Well…okay then. That…happened. This is an incredibly creepy story about possession and about violence. About family and about the past catching up with you. Jaz, the main character, is a woman who has delt with urges her entire life and has mostly kept them under control. Mostly, except that she's never really been able to avoid doing harm. Wanting to hurt people. There is a great question for me in the story of what's really going on, of how much Jaz is in control and how much she is the victim of deeper currents, pulled along by some force compelling her to violence. She's supposed to have been cleansed of this taint, cured by a grandmother who performed rituals over her. And yet in some ways it seems like she learned to hide it. Maybe even from herself, her urges manifesting in the way she's used people and hurt people but always in a way that she was able to deny, to push away acknowledging. And the story becomes of the slow dawning realization that something is wrong, unavoidably wrong, and that it might be too late. It's a gripping read, violent and rather shocking because of how well Jaz struggles with herself, the way that she seems possessed and out of control and unable to own her actions and the way that she revels in them, wants them. It gives two different pictures of the same person and it's hard to tell exactly where the one ends and the other begins, worming doubt into the narrative that Jaz tells herself. Whatever is happening, it is creepy and wrenching to see Jaz act, to hear the thoughts and urges that course through her, to witness her remorse and her lack of remorse. It's a difficult story and one that definitely finds the horror of the situation, the chilling cold of the final lines and the implications of what might be to come. A great read!

"When You Work for the Old Ones" by Sandra McDonald (2112 words)

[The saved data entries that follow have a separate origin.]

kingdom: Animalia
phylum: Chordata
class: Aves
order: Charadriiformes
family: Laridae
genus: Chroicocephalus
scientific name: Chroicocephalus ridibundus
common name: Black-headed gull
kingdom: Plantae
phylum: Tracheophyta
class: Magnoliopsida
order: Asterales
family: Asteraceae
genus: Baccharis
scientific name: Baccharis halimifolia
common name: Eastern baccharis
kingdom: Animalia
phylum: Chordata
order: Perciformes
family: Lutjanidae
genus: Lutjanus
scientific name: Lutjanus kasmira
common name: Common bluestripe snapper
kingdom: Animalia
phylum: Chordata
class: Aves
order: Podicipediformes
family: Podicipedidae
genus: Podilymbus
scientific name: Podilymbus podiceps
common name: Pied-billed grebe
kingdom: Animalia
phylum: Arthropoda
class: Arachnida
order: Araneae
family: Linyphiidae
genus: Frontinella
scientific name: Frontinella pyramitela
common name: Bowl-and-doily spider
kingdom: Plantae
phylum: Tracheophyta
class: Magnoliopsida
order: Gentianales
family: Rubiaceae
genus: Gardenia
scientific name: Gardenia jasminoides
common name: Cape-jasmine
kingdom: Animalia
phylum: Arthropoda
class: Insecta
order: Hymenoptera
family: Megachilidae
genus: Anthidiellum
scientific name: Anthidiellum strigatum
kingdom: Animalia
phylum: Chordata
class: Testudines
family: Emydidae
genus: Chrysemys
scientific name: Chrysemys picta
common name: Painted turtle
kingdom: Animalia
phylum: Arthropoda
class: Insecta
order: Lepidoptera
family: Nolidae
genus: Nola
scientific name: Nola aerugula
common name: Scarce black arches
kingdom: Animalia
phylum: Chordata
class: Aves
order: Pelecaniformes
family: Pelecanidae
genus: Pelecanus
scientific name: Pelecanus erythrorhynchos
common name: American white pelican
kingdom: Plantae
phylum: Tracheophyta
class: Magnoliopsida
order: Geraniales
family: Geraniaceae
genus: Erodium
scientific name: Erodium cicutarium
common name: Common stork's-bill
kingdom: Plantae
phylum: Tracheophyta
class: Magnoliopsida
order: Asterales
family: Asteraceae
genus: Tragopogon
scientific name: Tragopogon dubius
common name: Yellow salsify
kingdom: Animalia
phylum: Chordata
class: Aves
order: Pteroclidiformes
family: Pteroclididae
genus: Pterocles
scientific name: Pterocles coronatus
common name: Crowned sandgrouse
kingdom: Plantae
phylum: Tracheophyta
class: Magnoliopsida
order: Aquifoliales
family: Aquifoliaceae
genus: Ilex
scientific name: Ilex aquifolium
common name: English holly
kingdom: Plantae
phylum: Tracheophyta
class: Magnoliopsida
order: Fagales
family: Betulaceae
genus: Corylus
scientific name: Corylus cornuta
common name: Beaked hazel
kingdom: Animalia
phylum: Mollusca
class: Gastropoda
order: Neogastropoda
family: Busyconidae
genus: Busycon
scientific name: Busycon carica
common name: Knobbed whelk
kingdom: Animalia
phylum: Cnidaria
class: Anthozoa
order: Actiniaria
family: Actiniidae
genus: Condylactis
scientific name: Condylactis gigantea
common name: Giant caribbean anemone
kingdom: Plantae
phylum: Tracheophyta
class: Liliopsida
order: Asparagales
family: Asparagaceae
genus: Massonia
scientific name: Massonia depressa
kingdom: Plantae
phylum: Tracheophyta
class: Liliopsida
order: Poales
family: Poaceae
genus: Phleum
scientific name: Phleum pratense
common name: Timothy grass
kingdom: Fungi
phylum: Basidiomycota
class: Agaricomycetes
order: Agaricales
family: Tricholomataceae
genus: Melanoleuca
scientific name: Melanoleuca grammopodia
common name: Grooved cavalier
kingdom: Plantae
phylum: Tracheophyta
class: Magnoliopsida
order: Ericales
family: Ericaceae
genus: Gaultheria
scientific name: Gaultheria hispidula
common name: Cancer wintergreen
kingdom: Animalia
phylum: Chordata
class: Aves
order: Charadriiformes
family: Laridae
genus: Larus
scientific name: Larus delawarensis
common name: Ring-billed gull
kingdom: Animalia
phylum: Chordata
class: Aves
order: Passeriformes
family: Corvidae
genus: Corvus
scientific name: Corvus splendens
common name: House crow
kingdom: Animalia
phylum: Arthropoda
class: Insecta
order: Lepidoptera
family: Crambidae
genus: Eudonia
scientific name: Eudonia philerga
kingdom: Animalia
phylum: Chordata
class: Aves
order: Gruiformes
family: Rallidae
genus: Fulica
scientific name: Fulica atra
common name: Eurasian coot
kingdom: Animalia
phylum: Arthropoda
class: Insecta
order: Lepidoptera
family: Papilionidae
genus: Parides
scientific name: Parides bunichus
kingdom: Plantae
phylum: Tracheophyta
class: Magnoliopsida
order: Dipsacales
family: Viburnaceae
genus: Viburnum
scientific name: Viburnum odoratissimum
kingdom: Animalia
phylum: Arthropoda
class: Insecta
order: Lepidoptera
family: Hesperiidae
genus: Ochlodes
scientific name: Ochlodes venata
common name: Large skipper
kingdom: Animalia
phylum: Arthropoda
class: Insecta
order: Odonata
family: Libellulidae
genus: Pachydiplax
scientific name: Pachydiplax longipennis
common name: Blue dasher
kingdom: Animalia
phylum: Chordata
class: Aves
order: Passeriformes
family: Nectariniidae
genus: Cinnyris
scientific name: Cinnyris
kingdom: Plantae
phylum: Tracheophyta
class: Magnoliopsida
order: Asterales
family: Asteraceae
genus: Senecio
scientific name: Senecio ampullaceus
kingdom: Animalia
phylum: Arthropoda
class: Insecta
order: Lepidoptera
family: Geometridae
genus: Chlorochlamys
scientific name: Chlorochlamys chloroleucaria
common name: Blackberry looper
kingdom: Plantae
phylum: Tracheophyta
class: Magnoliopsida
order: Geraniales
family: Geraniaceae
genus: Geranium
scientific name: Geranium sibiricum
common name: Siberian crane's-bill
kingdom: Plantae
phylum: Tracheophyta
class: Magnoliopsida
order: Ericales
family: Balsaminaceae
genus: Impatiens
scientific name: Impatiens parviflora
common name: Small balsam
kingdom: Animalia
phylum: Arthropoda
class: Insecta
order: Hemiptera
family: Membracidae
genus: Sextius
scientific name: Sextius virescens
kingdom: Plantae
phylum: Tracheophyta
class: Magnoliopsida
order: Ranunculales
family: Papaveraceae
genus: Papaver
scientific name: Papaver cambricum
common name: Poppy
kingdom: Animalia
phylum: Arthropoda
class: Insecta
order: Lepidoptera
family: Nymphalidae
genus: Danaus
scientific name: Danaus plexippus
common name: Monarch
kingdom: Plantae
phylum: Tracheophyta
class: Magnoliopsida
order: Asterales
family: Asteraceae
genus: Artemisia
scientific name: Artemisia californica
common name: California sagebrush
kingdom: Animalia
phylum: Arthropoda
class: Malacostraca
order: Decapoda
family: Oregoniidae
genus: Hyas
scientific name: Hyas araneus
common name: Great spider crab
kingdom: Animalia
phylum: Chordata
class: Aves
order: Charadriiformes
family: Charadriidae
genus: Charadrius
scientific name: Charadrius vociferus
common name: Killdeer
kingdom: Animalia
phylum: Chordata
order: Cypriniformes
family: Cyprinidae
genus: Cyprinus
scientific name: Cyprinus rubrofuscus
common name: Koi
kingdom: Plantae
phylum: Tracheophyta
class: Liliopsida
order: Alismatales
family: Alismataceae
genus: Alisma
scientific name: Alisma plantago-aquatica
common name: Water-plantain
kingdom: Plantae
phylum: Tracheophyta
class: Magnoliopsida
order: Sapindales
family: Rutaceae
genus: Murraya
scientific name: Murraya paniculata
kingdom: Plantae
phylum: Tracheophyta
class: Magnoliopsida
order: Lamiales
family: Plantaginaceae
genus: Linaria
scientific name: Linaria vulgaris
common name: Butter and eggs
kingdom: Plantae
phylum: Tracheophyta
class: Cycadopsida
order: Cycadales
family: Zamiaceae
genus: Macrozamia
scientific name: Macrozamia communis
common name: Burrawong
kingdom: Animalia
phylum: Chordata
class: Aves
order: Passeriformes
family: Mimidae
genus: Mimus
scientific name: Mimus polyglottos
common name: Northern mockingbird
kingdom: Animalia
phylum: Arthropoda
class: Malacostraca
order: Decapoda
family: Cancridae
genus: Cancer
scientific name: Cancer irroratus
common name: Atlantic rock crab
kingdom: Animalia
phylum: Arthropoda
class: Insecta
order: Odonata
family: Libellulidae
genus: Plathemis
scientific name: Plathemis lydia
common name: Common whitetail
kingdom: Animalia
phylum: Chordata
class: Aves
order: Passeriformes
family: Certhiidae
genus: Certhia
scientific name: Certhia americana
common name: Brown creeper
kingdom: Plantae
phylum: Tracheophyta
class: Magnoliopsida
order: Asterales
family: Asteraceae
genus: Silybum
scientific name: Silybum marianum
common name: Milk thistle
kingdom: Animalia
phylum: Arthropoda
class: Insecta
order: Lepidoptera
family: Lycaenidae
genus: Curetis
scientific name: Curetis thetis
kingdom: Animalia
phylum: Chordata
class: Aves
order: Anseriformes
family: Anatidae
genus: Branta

This is another story that does a nice job with a slightly unreliable narrator. Or, perhaps more as I read it, an unreliable reality. The story centers on a main character, a former soldier, who is employed by the Old Ones, who is part of something deep and dark and nightmarish, who is in many ways forced to work for the Old Ones because he has no other options, because he came back from war damaged and there was no help for him, Because he can't work a normal job and his wife is overworking herself while pregnant to try and get them by. And the pressure of that and the way it feeds into itself creates a sort of unwinnable situation. And I like the way the story layers itself, at one level about this man and his struggle with these Lovecraftian Old Ones and on another level about his struggle with the system. With the Old One of toxic masculinity that makes him unwilling to really reach out and ask for help, to be honest, to be vulnerable. With the Old One of corruption that means he can't receive proper care after his service. With the Old One of poverty that keeps him unable to find security, that makes him have to risk himself in very questionable actions in the hope of getting enough money to get by, all the while being exploited not because he is special but because he is vulnerable. It's a dark story that looks at helplessness and the lurking evils of the world in a very interesting way, mixing existential horror with a more bureaucratic one. It's an effective piece with a sinking voice mired in desperation and pain. It's a difficult read without an awful lot of hope to offer, but that makes it a rather sharp bit of horror. A fine story!